Зима миновала, и весна явилась в долину, как долгожданный гость. Снег сошёл, обнажив мокрую, чёрную землю, из которой робко проклёвывались первые ростки. Я расчистила свой огород, посадила новые семена, подвязала кусты малины, высадила вдоль забора бархатцы. Эдвард выходил со мной в сад, садился на старую скамью под яблоней и слушал мои рассказы о том, как растут растения, как набухают почки, как распускаются первые цветы.

— Ты описываешь мне мир, как слепому поэту, — говорил он, улыбаясь, — а я, как слепой поэт, превращаю твои слова в образы, которые ярче реальности.

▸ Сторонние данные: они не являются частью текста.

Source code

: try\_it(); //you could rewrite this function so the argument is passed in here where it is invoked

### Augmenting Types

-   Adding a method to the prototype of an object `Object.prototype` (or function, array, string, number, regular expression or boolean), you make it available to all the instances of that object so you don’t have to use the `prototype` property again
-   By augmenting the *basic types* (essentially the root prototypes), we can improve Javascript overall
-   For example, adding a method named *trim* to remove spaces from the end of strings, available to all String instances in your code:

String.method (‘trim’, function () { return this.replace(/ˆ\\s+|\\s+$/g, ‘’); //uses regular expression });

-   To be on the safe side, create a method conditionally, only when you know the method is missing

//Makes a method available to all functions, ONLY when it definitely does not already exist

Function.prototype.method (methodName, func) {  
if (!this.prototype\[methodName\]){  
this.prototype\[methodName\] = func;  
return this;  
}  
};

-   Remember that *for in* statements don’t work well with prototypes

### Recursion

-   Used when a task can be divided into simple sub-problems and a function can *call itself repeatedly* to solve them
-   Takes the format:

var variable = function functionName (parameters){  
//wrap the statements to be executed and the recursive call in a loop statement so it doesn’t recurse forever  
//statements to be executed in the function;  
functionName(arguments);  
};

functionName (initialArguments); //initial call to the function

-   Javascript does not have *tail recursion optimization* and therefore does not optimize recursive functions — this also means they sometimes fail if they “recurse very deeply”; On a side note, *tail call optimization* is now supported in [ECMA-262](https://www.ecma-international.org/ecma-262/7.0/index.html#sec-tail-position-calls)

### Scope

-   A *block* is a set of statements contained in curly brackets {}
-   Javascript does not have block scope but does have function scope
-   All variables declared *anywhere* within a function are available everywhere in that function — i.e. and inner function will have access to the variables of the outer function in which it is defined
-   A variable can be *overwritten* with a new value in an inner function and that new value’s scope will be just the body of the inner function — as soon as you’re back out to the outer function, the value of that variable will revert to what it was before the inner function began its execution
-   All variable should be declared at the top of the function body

— Разве может быть ярче реальности? — удивлялась я.

— Может, — отвечал он с той особенной, лёгкой иронией, которая была свойственна ему в минуты душевного подъёма. — Реальность ограничена законами физики и биологии. А воображение безгранично. Ты говоришь «жёлтый тюльпан», а я вижу не просто цветок, а целую симфонию жёлтого — от бледно-лимонного до обжигающе-золотого, вижу, как солнце играет на лепестках, как капля росы дрожит на изгибе стебля. Мой тюльпан прекраснее твоего, Джейн.

— Тогда я завидую тебе, — говорила я, хотя на самом деле восхищалась.

— Не завидуй, — он качал головой. — Жалей. Ибо мой тюльпан существует только в моей голове, а твой можно потрогать, понюхать, сорвать и поставить в вазу. Моя красота эфемерна, твоя — реальна.

Так мы говорили часами, сидя в старом саду, под яблоней, которая, несмотря на свой преклонный возраст, каждую весну покрывалась бело-розовой пеной цветов. Эти беседы значили для меня больше, чем все книги библиотеки Торнфилда вместе взятые. Они открывали мне Эдварда с новой стороны: не как страстного любовника, не как величественного хозяина поместья, не как израненного страдальца, а как мыслителя, чей острый ум, освобождённый от необходимости смотреть на мир, обратился внутрь, в самые глубины человеческой природы.